:: EXERCISE DATA ::
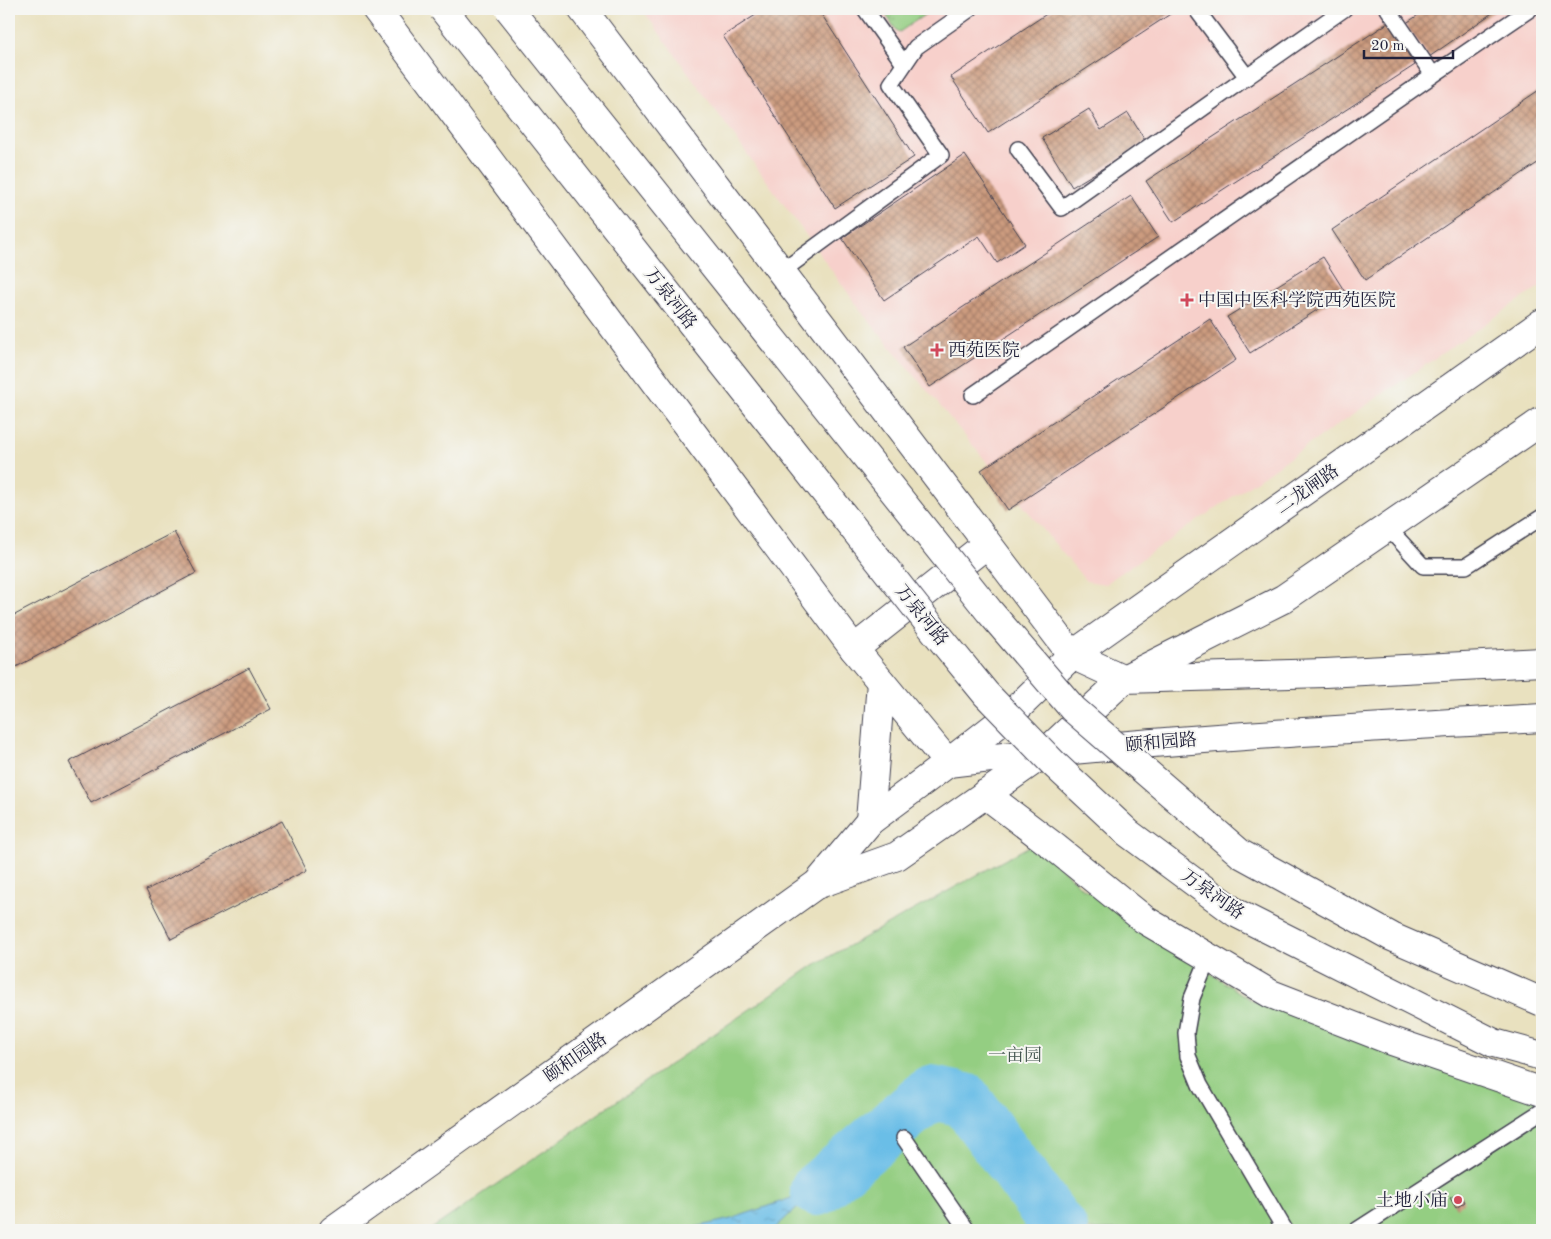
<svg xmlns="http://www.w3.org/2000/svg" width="1551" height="1239" viewBox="0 0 1551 1239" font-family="'Old Standard TT','Noto Serif SC',serif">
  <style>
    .built { fill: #f7d0cb }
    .grass { fill: url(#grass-tufts); stroke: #5b785e }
    .park { fill: #94ce82; stroke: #5b785e }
    .water { fill: url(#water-ripples); stroke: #467091 }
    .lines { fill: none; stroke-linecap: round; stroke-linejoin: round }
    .river { stroke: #6bbee7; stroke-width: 54 }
    .building { fill: url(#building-cross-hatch) }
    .lane-casing { stroke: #403f4f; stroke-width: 18 }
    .secondary-casing { stroke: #403f4f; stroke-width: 30 }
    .highway-casing { stroke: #403f4f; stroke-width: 30 }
    .lane { stroke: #fff; stroke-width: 15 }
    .secondary { stroke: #fff; stroke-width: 28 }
    .highway { stroke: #fff; stroke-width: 28 }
    .highway-bridge-casing { stroke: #403f4f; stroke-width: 30; stroke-linecap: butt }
    .highway-bridge { stroke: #fff; stroke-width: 28 }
    .poi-dot { fill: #d1495b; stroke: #f6f6f2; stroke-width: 2 }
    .labels { text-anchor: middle; stroke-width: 4; stroke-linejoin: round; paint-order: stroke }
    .street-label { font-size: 18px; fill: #22223b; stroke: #f6f6f2 }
    .poi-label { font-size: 18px; fill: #22223b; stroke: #f6f6f2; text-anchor: start }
    .park-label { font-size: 18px; fill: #445650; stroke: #f6f6f2 }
  </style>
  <defs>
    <pattern id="grass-tufts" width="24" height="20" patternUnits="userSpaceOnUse" patternTransform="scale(1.25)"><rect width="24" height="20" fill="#94ce82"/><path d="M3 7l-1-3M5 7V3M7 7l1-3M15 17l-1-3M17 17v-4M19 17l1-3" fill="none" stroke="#7fb171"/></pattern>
    <pattern id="water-ripples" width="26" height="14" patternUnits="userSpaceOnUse" patternTransform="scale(1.25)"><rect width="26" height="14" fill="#6bbee7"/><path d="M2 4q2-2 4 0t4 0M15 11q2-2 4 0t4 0" fill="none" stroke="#589abc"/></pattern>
    <pattern id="building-cross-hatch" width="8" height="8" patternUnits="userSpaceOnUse" patternTransform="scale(1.25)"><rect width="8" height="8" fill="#cc9b7f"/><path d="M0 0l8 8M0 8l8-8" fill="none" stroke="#a57e69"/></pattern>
  </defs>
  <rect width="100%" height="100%" fill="#f6f6f2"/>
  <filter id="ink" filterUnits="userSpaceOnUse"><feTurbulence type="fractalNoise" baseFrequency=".02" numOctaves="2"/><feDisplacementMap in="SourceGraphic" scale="10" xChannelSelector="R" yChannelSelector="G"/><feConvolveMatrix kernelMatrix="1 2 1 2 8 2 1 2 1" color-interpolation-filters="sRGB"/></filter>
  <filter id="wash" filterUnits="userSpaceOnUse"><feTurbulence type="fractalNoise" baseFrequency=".0096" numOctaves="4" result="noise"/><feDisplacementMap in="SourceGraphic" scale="20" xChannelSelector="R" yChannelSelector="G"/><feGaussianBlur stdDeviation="1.12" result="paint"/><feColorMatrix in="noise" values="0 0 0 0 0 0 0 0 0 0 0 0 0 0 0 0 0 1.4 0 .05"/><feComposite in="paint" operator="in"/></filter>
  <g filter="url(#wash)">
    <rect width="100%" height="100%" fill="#e9e1bf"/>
    <polygon class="built" points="642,9 1542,9 1542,285 1105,584 1086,581 864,315"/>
    <polygon class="grass" points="882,9 933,9 898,33"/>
    <polygon class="park" points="1035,843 1081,887 1251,1000 1542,1099 1542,1230 430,1230 814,965"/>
    <polygon class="water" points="817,1189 773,1230 683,1230 731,1219"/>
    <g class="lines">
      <polyline class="river" points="817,1189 931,1093 965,1100 1061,1230"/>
    </g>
    <g id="blocks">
      <g class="building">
        <polygon points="765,9 818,9 914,157 835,208 723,36"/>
        <polygon points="1054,9 1178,9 988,133 951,77"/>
        <polygon points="1427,9 1498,9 1429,57 1405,24"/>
        <polygon points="1388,23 1415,65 1173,222 1146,181"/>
        <polygon points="1542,88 1542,160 1365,280 1332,230"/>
        <polygon points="1089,109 1101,130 1128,113 1146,142 1072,187 1042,138"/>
        <polygon points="965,155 1025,244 997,263 979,236 884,300 842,238"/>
        <polygon points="1131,196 1158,237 930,387 903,347"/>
        <polygon points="1323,257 1345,292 1250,353 1227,317"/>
        <polygon points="1210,319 1236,360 1008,510 981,470"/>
        <polygon points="174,532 196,573 16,667 9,654 9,618"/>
        <polygon points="249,668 271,709 91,803 69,762"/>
        <polygon points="282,821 307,870 171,939 146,890"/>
        <polygon points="1460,1193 1465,1202 1456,1208 1450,1198"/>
      </g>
    </g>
  </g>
  <g filter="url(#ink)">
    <use href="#blocks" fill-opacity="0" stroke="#403f4f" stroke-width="1"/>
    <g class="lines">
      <g class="lane-casing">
        <g id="lane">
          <polyline points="865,9 904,64"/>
          <polyline points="1196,9 1247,77 1344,9"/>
          <polyline points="1388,9 1433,75 1530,9"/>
          <polyline points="1018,149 1062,208 1247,77"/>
          <polyline points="781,272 941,155 891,84 916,47 970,9"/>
          <polyline points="973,395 1433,75"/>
          <polyline points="1388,528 1423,566 1466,566 1542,517"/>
          <polyline points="1209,957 1192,998 1186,1033 1188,1056 1200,1085 1285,1230"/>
          <polyline points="904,1138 967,1230"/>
          <polyline points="1357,1230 1542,1111"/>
        </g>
      </g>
      <g class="secondary-casing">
        <g id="secondary">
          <polyline points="376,9 854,649 948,763"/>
          <polyline points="582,9 1072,655 1124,679 1325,673 1542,662"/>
          <polyline points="854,649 987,544"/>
          <path d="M948 763C1146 740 1344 729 1542 718"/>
          <polyline points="985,794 1052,845 1145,920 1271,994 1392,1041 1542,1092"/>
          <polyline points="870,821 881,682"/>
          <polyline points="819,884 897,856 1046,752 1124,679 1283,599 1542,421"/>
          <polyline points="333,1230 817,884 870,821 948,763 1012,713 1072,655 1542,323"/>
        </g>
      </g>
      <g class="highway-casing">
        <polyline id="highway" points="1494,1043 1542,1056"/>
      </g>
      <use href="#lane" class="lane"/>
      <use href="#secondary" class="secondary"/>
      <use href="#highway" class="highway"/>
      <g class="highway-bridge-casing">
        <g id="highway-bridge">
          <polyline points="443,9 937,634 986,694 1054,764 1128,833 1236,913 1494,1043"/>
          <polyline points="509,9 989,611 1073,709 1241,854 1392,937 1542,1002"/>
        </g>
      </g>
      <use href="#highway-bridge" class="highway-bridge"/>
    </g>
  </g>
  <g class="poi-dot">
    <path d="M1184.5 292.5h5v5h5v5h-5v5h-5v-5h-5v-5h5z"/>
    <path d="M934.5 342.5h5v5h5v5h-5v5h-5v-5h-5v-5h5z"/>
    <circle cx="1458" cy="1200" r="5"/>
  </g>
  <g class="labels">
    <g class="street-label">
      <text transform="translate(671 298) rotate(52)" y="6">万泉河路</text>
      <text transform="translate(1307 489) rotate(-35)" y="6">二龙闸路</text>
      <text transform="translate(922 615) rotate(51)" y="6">万泉河路</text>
      <text transform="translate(1161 742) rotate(-5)" y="6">颐和园路</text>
      <text transform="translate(1213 894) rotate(35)" y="6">万泉河路</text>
      <text transform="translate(575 1057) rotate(-35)" y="6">颐和园路</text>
    </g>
    <g class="poi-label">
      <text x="1198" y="306">中国中医科学院西苑医院</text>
      <text x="948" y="356">西苑医院</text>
      <text x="1448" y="1206" text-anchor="end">土地小庙</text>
    </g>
    <g class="park-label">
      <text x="1015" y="1061">一亩园</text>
    </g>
  </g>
  <rect width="1551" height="1239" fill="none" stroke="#f6f6f2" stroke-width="30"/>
  <path d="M1364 50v8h89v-8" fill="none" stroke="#22223b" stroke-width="2.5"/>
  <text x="1371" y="50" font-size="15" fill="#22223b" stroke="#f6f6f2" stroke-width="4" paint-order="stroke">20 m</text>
</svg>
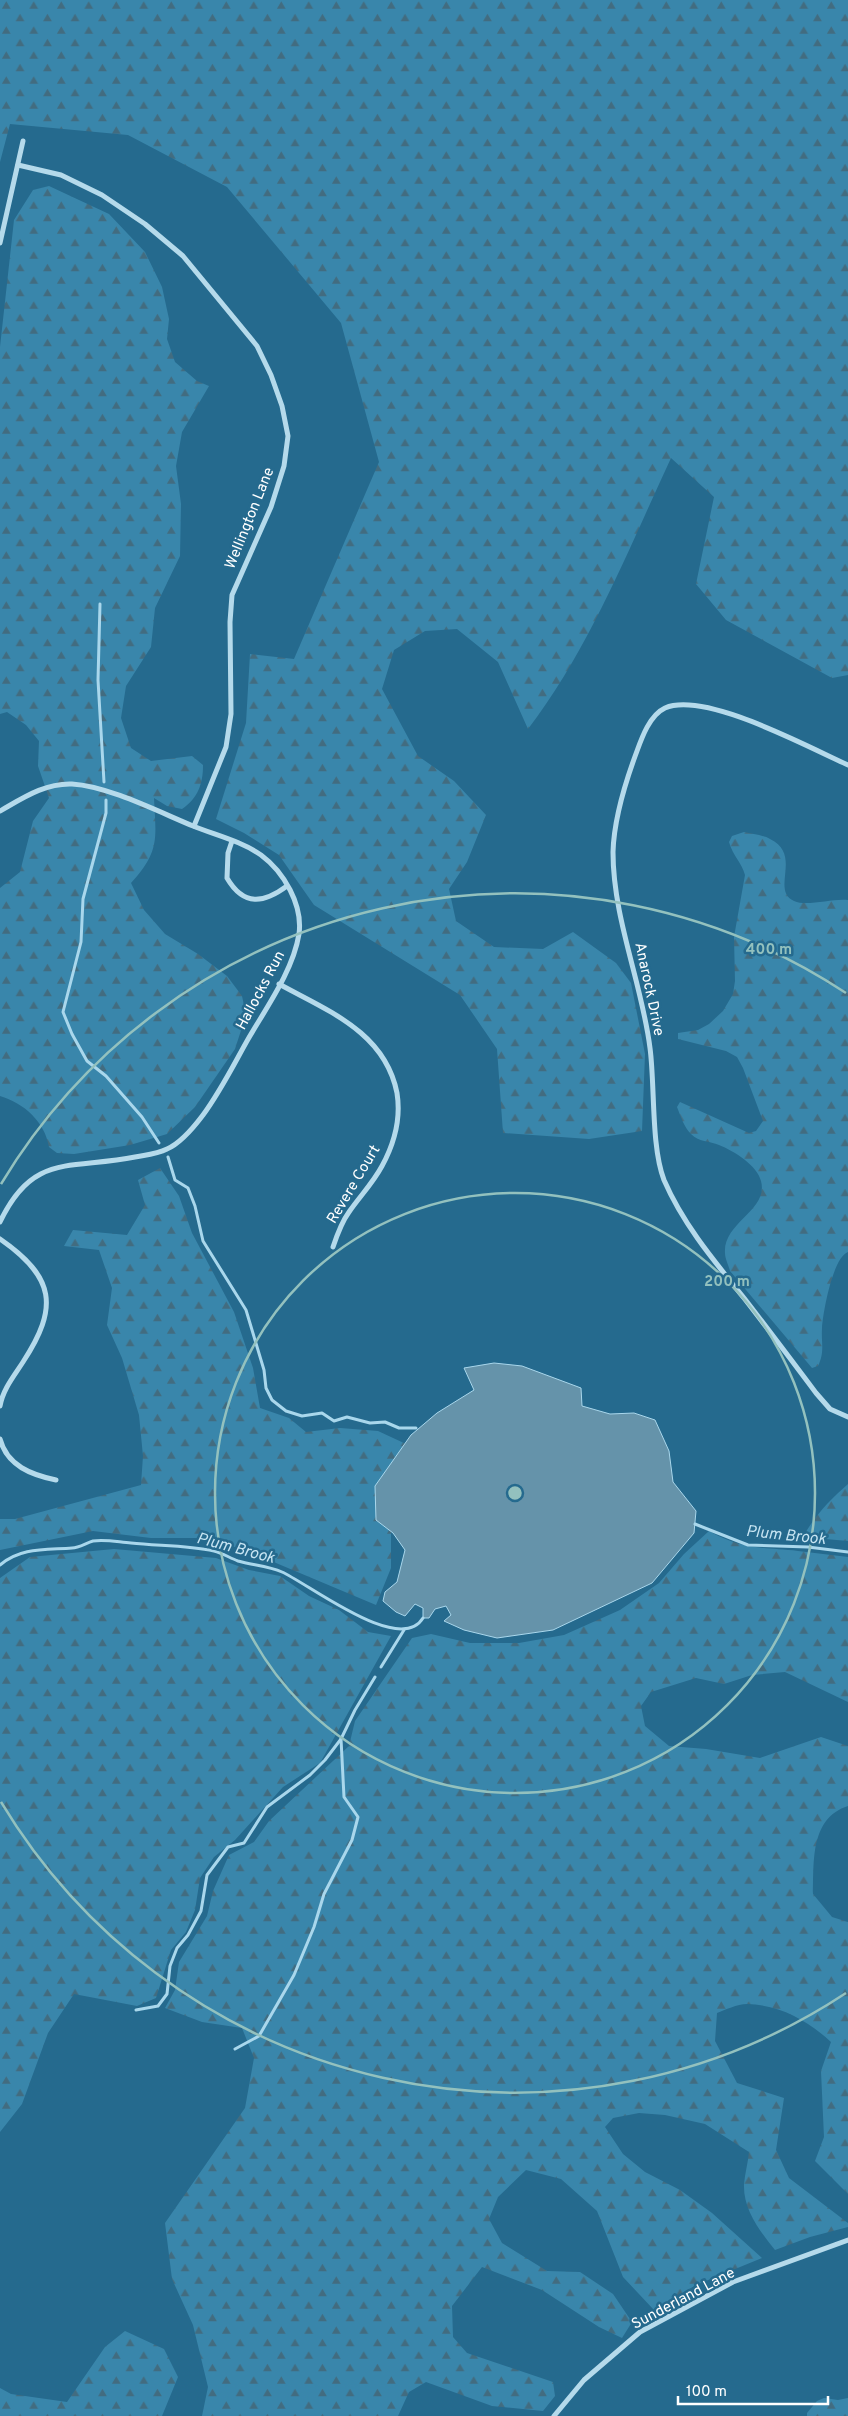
<svg xmlns="http://www.w3.org/2000/svg" width="848" height="2416" font-family="Overpass,sans-serif">
<defs>
<pattern id="forest-firs" width="22" height="20" patternUnits="userSpaceOnUse" patternTransform="scale(1.25)"><rect width="22" height="20" fill="#3986ab"/><path d="M5 1l3.5 6h-7zM16 11l3.5 6h-7z" fill="#426c80"/></pattern>
</defs>
<rect width="100%" height="100%" fill="#256a8e"/>
<g fill="url(#forest-firs)">
<path d="M0,0H848V675L832,678L726,620L696,584L714,497L671,458C628,550 590,648 528,729L498,662L457,629L425,631L394,650L382,689L418,756L454,781L486,815L467,862L449,889L456,921L494,947L543,949L573,932L616,963L631,983L645,1054L642,1131L589,1139L503,1133L497,1049L460,995L314,905L279,855L244,833L216,819L246,723L250,654L294,659L379,462L341,323L227,187L128,135L10,124L0,162Z"/>
<path d="M49,186L109,214L145,252L162,287L169,319L167,339L175,362L197,381L209,386L182,432L176,466L181,504L180,556L155,608L151,647L126,686L121,718L131,748L151,761L192,756L203,765C203,784 198,798 182,809L167,806L154,798C156,839 160,851 131,883L144,910L165,934L198,954L227,976L242,996L246,1015L235,1049L195,1107L167,1134L130,1145L74,1154L57,1153L49,1147C45,1122 24,1103 0,1096V888L20,872L33,821L49,798L38,766L39,741L26,725L7,712L0,714V347L14,220L33,190Z"/>
<path d="M744,832C752,834 763,835 770,839C803,855 770,890 794,901C807,907 833,898 848,900V1252C833,1257 823,1312 822,1328C821,1344 825,1351 818,1366L812,1368L730,1271C729,1266 725,1259 725,1253C723,1222 769,1211 761,1181C757,1165 734,1151 719,1145C710,1141 698,1142 691,1134C684,1127 681,1117 677,1107L680,1102L749,1133L756,1131L763,1121L743,1068L737,1057L726,1051L678,1039V1033L698,1030L709,1024L723,1011L733,994L735,981L734,937L745,875C742,863 733,856 729,842L732,836Z"/>
<polygon points="160,1168 179,1196 192,1233 234,1312 253,1368 260,1408 289,1418 306,1432 340,1428 378,1431 406,1444 391,1526 391,1568 376,1605 252,1553 209,1538 151,1538 93,1531 0,1550 0,1519 15,1519 141,1485 143,1456 139,1415 122,1358 107,1325 112,1288 99,1250 64,1246 73,1230 127,1235 145,1205 138,1180"/>
<path d="M848,1484V1541L803,1537C815,1515 830,1500 848,1484Z"/>
<path d="M709,1531C743,1550 761,1547 798,1551C815,1553 831,1555 848,1557V1702L785,1672L752,1675L724,1684L696,1678L651,1692L641,1706L645,1726L669,1746L706,1749L760,1758L821,1737L848,1746V1806C810,1818 814,1862 813,1894L832,1917L848,1922V2194L815,2161L824,2137L821,2071L831,2042C807,2020 780,2005 747,2004C737,2004 725,2010 717,2013L715,2041L737,2083L784,2098L776,2150L789,2178L848,2223V2227L810,2237L775,2250C760,2231 743,2210 744,2184C745,2173 748,2163 749,2152L705,2124L665,2115L639,2113L613,2118L605,2127L623,2154L645,2172L680,2190L712,2213L762,2258L696,2285L654,2310L623,2277L597,2211L561,2179L526,2170L498,2197L489,2219L502,2243L547,2271L580,2272L613,2294L632,2322L622,2338L599,2327L542,2290L482,2267L452,2306L453,2337L467,2353L553,2382L555,2396L543,2411L492,2406L426,2382L409,2392L398,2416H202L208,2387L193,2325L172,2279L165,2223L245,2108L254,2058L242,2028L202,2022L165,2008L175,1990L179,1962L207,1916L213,1891L229,1855L254,1842L269,1821L349,1746L355,1721L412,1638L431,1634L470,1643H519L564,1635L620,1610L659,1583L684,1554Z"/>
<polygon points="114,1549 216,1558 249,1570 280,1576 309,1596 339,1610 368,1632 391,1636 320,1763 283,1787 235,1840 214,1857 200,1878 195,1910 186,1932 171,1950 156,1998 137,2006 74,1994 48,2033 22,2104 0,2132 0,1578 30,1557"/>
<polygon points="125,2331 164,2349 178,2377 162,2416 0,2416 0,2388 11,2394 67,2402 105,2347"/>
<polygon points="824,2398 838,2400 848,2398 848,2416 807,2416 807,2413 817,2401"/>
</g>
<polygon fill="#6593aa" stroke="#a9d7ec" points="494,1363 522,1366 581,1388 582,1406 610,1414 634,1413 655,1420 669,1451 673,1482 696,1511 694,1533 652,1583 553,1630 497,1638 464,1630 444,1621 451,1615 446,1606 435,1609 429,1618 423,1618 423,1608 415,1604 405,1616 396,1612 383,1601 385,1592 397,1582 405,1550 393,1533 376,1520 375,1486 411,1435 437,1413 474,1390 464,1368"/>
<g fill="none" stroke-linecap="round" stroke-linejoin="round">
<g stroke="#a9d7ec" stroke-width="3">
<polyline points="100,604 98,680 104,782"/>
<polyline points="106,800 106,813 83,899 81,942 63,1012 72,1034 87,1061 106,1076 142,1117 159,1143"/>
<polyline points="168,1157 175,1180 188,1188 195,1206 203,1241 246,1310 264,1370 266,1388 272,1400 286,1411 302,1416 322,1413 334,1421 347,1417 370,1423 385,1422 399,1428 416,1428"/>
<polyline points="695,1524 748,1545 808,1547 848,1552"/>
<path d="M0,1565C21,1547 46,1550 72,1548C79,1548 86,1543 93,1541C105,1539 118,1542 131,1543C158,1546 187,1545 214,1551C222,1553 230,1558 238,1561C252,1565 269,1566 282,1572C309,1584 400,1656 423,1618"/>
<polyline points="381,1667 404,1630"/>
<polyline points="136,2010 158,2006 167,1994 170,1966 177,1948 188,1935 201,1911 207,1875 228,1847 244,1843 267,1807 310,1775 325,1760 341,1739"/>
<polyline points="235,2049 259,2036 294,1975 314,1927 324,1894 352,1840 358,1817 344,1797 341,1739 355,1710 375,1677"/>
</g>
<g stroke="#b5daeb" stroke-width="5">
<polyline points="18,165 61,175 102,195 145,224 183,256 257,346 271,375 282,406 288,436 284,466 271,507 232,595 230,622 231,714 226,747 194,826"/>
<polyline points="0,243 23,141"/>
<path d="M848,765C808,747 705,691 665,708C650,715 642,737 637,751C625,783 614,818 613,852C613,919 642,983 650,1048C655,1085 651,1147 664,1180C683,1224 714,1261 744,1298C768,1329 792,1361 816,1393L830,1409L848,1417"/>
<path d="M0,811C23,798 45,783 72,784C108,786 159,812 193,826C215,835 241,841 261,855C284,872 303,905 299,934C293,971 266,1008 247,1041C233,1066 220,1092 203,1115C194,1127 181,1143 167,1149C157,1154 145,1155 135,1157C71,1170 33,1152 0,1222"/>
<path d="M232,841L228,853L227,878C244,907 264,903 287,886"/>
<path d="M279,984C328,1011 385,1032 397,1093C401,1118 394,1144 382,1166C373,1183 360,1196 349,1212C341,1223 337,1235 333,1247"/>
<path d="M0,1239C55,1277 59,1307 23,1362C14,1376 3,1389 0,1406"/>
<path d="M0,1439C7,1466 32,1475 56,1480"/>
<polyline points="554,2416 584,2380 640,2332 733,2282 848,2240"/>
</g>
</g>
<g fill="none" stroke="#93c1be" stroke-width="2.5">
<circle cx="515" cy="1493" r="300"/>
<path d="M846 1993A600 600 0 0 1 1 1802M1 1184A600 600 0 0 1 846 993"/>
</g>
<g text-anchor="middle" stroke-width="5" stroke-linejoin="round" paint-order="stroke">
<g font-size="15" fill="#fff" stroke="#256a8e">
<text transform="translate(249 518) rotate(-68)" y="5">Wellington Lane</text>
<text transform="translate(650 989) rotate(78)" y="5">Anarock Drive</text>
<text transform="translate(260 990) rotate(-62)" y="5">Hallocks Run</text>
<text transform="translate(353 1184) rotate(-59)" y="5">Revere Court</text>
<text transform="translate(683 2298) rotate(-28)" y="5">Sunderland Lane</text>
</g>
<g font-size="16" font-style="italic" fill="#c7e5f3" stroke="#256a8e">
<text transform="translate(786 1534) rotate(6)" y="6">Plum Brook</text>
<text transform="translate(236 1547) rotate(15)" y="6">Plum Brook</text>
</g>
</g>
<circle cx="515" cy="1493" r="8" fill="#93c1be" stroke="#256a8e" stroke-width="2.5"/>
<g font-size="15" text-anchor="middle" font-weight="bold" fill="#93c1be" stroke="#256a8e" stroke-width="5" stroke-linejoin="round" paint-order="stroke">
<text x="769" y="954">400 m</text>
<text x="727" y="1286">200 m</text>
</g>
<path d="M678 2396v8h150v-8" fill="none" stroke="#ffffff" stroke-width="2.5"/>
<text x="686" y="2396" font-size="15" fill="#ffffff" stroke="#256a8e" stroke-width="4" paint-order="stroke">100 m</text>
</svg>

:: WORK REQUEST ::
For every line in the entries above that contains "wash", add one to a count, and give that number by itself.

:: EXERCISE OUTPUT ::
2